- _GIVEN INSTRUCTION 1_
From the decimals thread, write out the part that opens with the words containing "2022-03-08 Thread Sasha" and closes with "to be faster.".
- _GIVEN INSTRUCTION 2_
Answer these questions using the decimals thread.
(a) How many digits of precision do the TPC-H decimal columns need?
(b) Which implementation does Micah offer to help with?
(c) Which two reference Arrow implementations have traditionally been mandated?

- _SUPPLIED TEXT_

****

Re: [Discuss][Format] Add 32-bit and 64-bit Decimals

2022-03-08 Thread Sasha Krassovsky
I’d also like to chime in in favor of 32- and 64-bit decimals because it’ll 
help achieve better performance on TPC-H (and maybe other benchmarks). The 
decimal columns need only 12 digits of precision, for which a 64-bit decimal is 
sufficient. It’s currently wasteful to use a 128-bit decimal. You can 
technically use a float too, but I expect 64-bit decimal to be faster. 

Sasha Krassovsky

> 8 марта 2022 г., в 09:01, Micah Kornfield  написал(а):
> 
> 
>> 
>> 
>> Do we want to keep the historical "C++ and Java" requirement or
>> do we want to make it a more flexible "two independent official
>> implementations", which could be for example C++ and Rust, Rust and
>> Java, etc.
> 
> 
> I think flexibility here is a good idea, I'd like to hear other opinions.
> 
> For this particular case if there aren't volunteers to help out in another
> implementation I'm willing to help with Java (I don't have bandwidth to
> do both C++ and Java).
> 
> Cheers,
> -Micah
> 
>> On Tue, Mar 8, 2022 at 8:23 AM Antoine Pitrou  wrote:
>> 
>> 
>> Le 07/03/2022 à 20:26, Micah Kornfield a écrit :
 
 Relaxing from {128,256} to {32,64,128,256} seems a low risk
 from an integration perspective, as implementations already need to read
 the bitwidth to select the appropriate physical representation (if they
 support it).
>>> 
>>> I think there are two reasons for having implementations first.
>>> 1.  Lower risk bugs in implementation/spec.
>>> 2.  A mechanism to ensure that there is some boot-strapped coverage in
>>> commonly used reference implementations.
>> 
>> That sounds reasonable.
>> 
>> Another question that came to my mind is: traditionally, we've mandated
>> implementations in the two reference Arrow implementations (C++ and
>> Java).  However, our implementation landscape is now much richer than it
>> used to be (for example, there is a tremendous activity on the Rust
>> side).  Do we want to keep the historical "C++ and Java" requirement or
>> do we want to make it a more flexible "two independent official
>> implementations", which could be for example C++ and Rust, Rust and
>> Java, etc.
>> 
>> (by "independent" I mean that one should not be based on the other, for
>> example it should not be "C++ and Python" :-))
>> 
>> Regards
>> 
>> Antoine.
>> 
>> 
>>> 
>>> I agree 1, is fairly low-risk.
>>> 
>>> On Mon, Mar 7, 2022 at 11:11 AM Jorge Cardoso Leitão <
>>> jorgecarlei...@gmail.com> wrote:
>>> 
 +1 adding 32 and 64 bit decimals.

****

- _DATA SEGMENT_

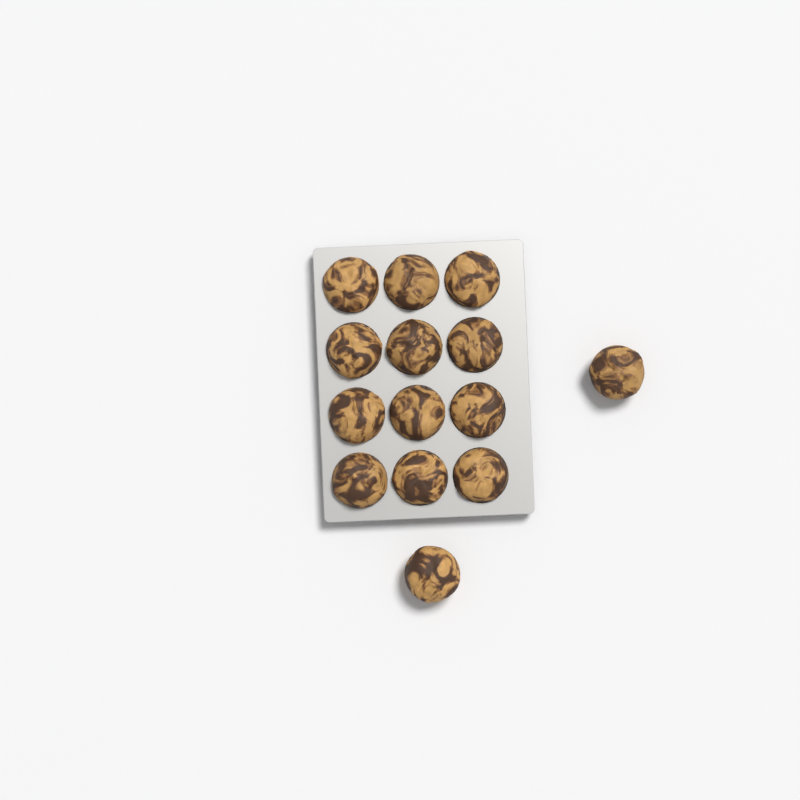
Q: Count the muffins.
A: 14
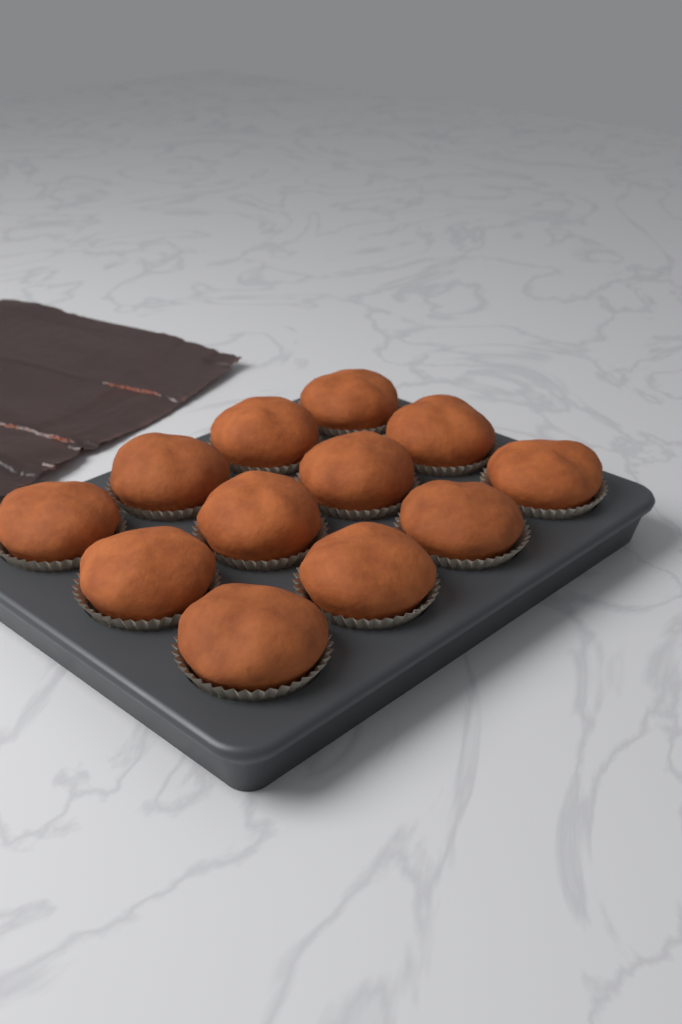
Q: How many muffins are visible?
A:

****

- _RESPONSE 1_
2022-03-08 Thread Sasha Krassovsky
I’d also like to chime in in favor of 32- and 64-bit decimals because it’ll 
help achieve better performance on TPC-H (and maybe other benchmarks). The 
decimal columns need only 12 digits of precision, for which a 64-bit decimal is 
sufficient. It’s currently wasteful to use a 128-bit decimal. You can 
technically use a float too, but I expect 64-bit decimal to be faster.

- _RESPONSE 2_
(a) 12 digits
(b) Java
(c) C++ and Java